Friday, January 11, 2013

Known unknowns

When I was working on my dissertation, one question I tried to find an answer to was, "What proportion of board members at private colleges donate in year [x]?" This seems like a straightforward question - it's inherently quantitative, after all. Moreover, it's something frequently discussed in the nonprofit and education sectors. The phrase "give, get, or get off" is used to describe what board members ought to do when it comes to making donations. So, you might imagine someone has researched it - but you, and I, would be wrong.

The question breaks down into two parts. One, how many board members did you have on the board of Your College last year? Two, how many of them donated during that fiscal year?

IPEDS, the ultimate data source for researchers in this field, doesn't have the answer to either one. (What makes IPEDS so great? It's a survey that is conducted every year, so it's up to date, and every institution that gets federal funding must participate. That includes indirect funding, such as federal grants/loans to students, so it means nearly every institution in the country.) Various surveys do ask how many board members a college has, but none of them are conducted every year, nor are any of them comprehensive. Many college websites provide enough trustee data to at least find out how many there are, but not all.

The second question, about how many gave, isn't asked at all. I won't list every data source that can't help us, but I will mention one: The Voluntary Support of Education Survey, one of my personal go-to sources, doesn't tell us, either. It asks for the number of board gifts made in a year, which isn't the same thing: It includes gifts from emeritus and honorary members, who are non-voting. Besides, if a single donor gave twice during the year, that would show up as two gifts. We want to count donors, not donations.

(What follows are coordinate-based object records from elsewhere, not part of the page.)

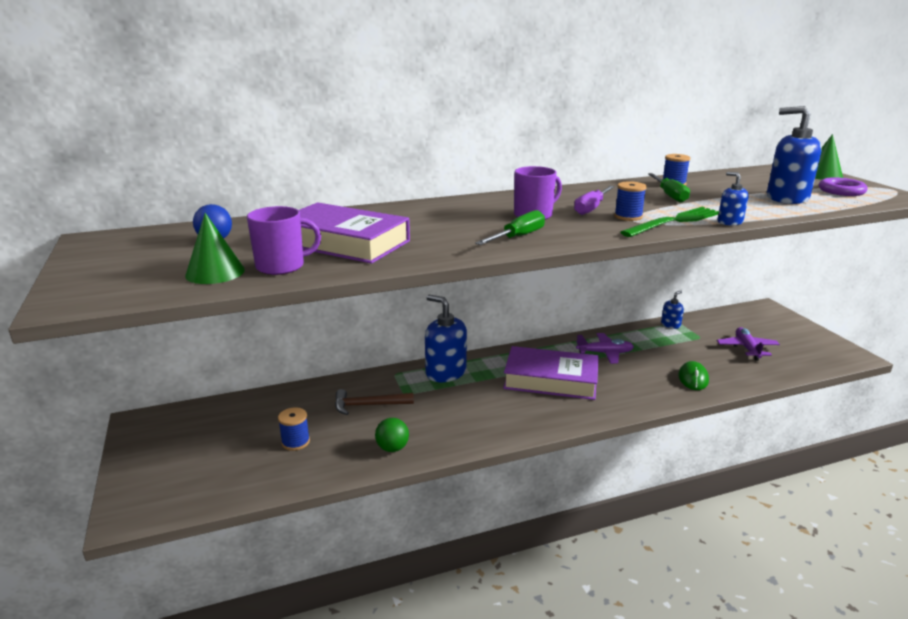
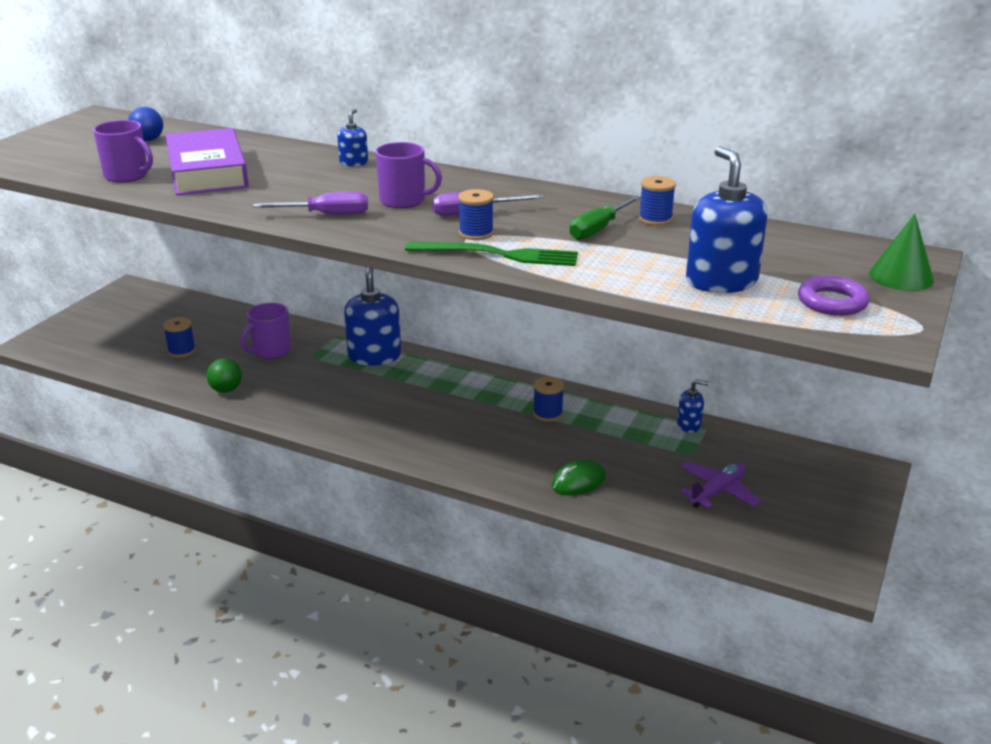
camera: 45 degrees right, 5 degrees up
green cone [185,213,245,284] -> none
brown hammer [335,389,414,415] -> purple mug [241,303,291,359]
green screwdriver [475,210,545,245] -> purple screwdriver [253,192,368,215]
purple book [503,346,599,400] -> none
purple plane [576,333,634,364] -> blue spool [533,377,564,422]
blue soap dispenser [718,172,749,226] -> blue soap dispenser moved to [337,109,368,166]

But say you don't care about board giving - I use this example as an illustration. There are lots of data problems like this in education research. No one with serious funding has decided they are important enough to throw major resources at answering them, but they are important enough to practitioners that anecdotal evidence abounds in white papers and consulting firms.

Sunday, January 6, 2013

Mapping U.S. colleges and universities

I teach a course at CUNY Baruch on the structure of U.S. higher education, and a large part of what I try to do in that class is to encourage students to be able to segment higher education in various ways: How are research universities different from small liberal arts colleges? How are public institutions different from private, not-for-profit institutions?

One of the tools I use to help them do this is a Google Fusion map:

In the screen shot above, all institutions in the continental states and D.C. are shown (with the exception of Hillsdale College). Red dots are two-year institutions; blue dots are four-year institutions. Even in this view we can notice at least one pattern: Heavily populated areas have more institutions than more sparsely populated areas.

By clicking on "filter," users can view a subset of institutions, such as HBCUs, colleges with enrollment of 1,000-1,500 full-time students, or private colleges in California.

The map was created in Google Fusion using IPEDS data. I chose Google Fusion because I have no experience with GIS and it is free. However, it has some serious drawbacks that make it much less user-friendly than I would like; ultimately, this means my students don't take full advantage of it.

Fusion is often non-intuitive (for example, figuring out how to upload a CSV file and convince Google to use it as a Fusion table rather than placing it in your Drive) and has surprising limitations (a column can't be deleted if the table is the result of merged tables). That is less problematic than the difficulties it presents to the end users.

One challenge is that that what users see is exactly what the table editors see. I can't hide the spreadsheet from them, for example. Students have a fair amount of difficulty learning to operate the filters; there are too many irrelevant menus (e.g., File, Edit, Tools). They don't need to know how the sausage is made - they just need a sausage and a fork.

The larger problem is that the presentation of data is surprisingly limited. My biggest wish is for students to show different types of institutions in different colors. It would be very instructive, for example, to show all private and public institutions in different colors, and then turn that option off when you are examining something else. However, Fusion doesn't allow icons to change on the fly, so I settled on two-versus-four years as the default. But it makes it much harder to visually see the proportion of privates versus publics if one has to toggle back and forth between the two, or (worse) mouse over every individual institution.

Ultimately, the map is not entirely successful as a pedagogical tool. For a savvy user, it could be useful for the creation of graphics. Fusion seems to be a case study in forgetting who the most audience is for a software product - it should not be for the developers, but the users of what the developers produce.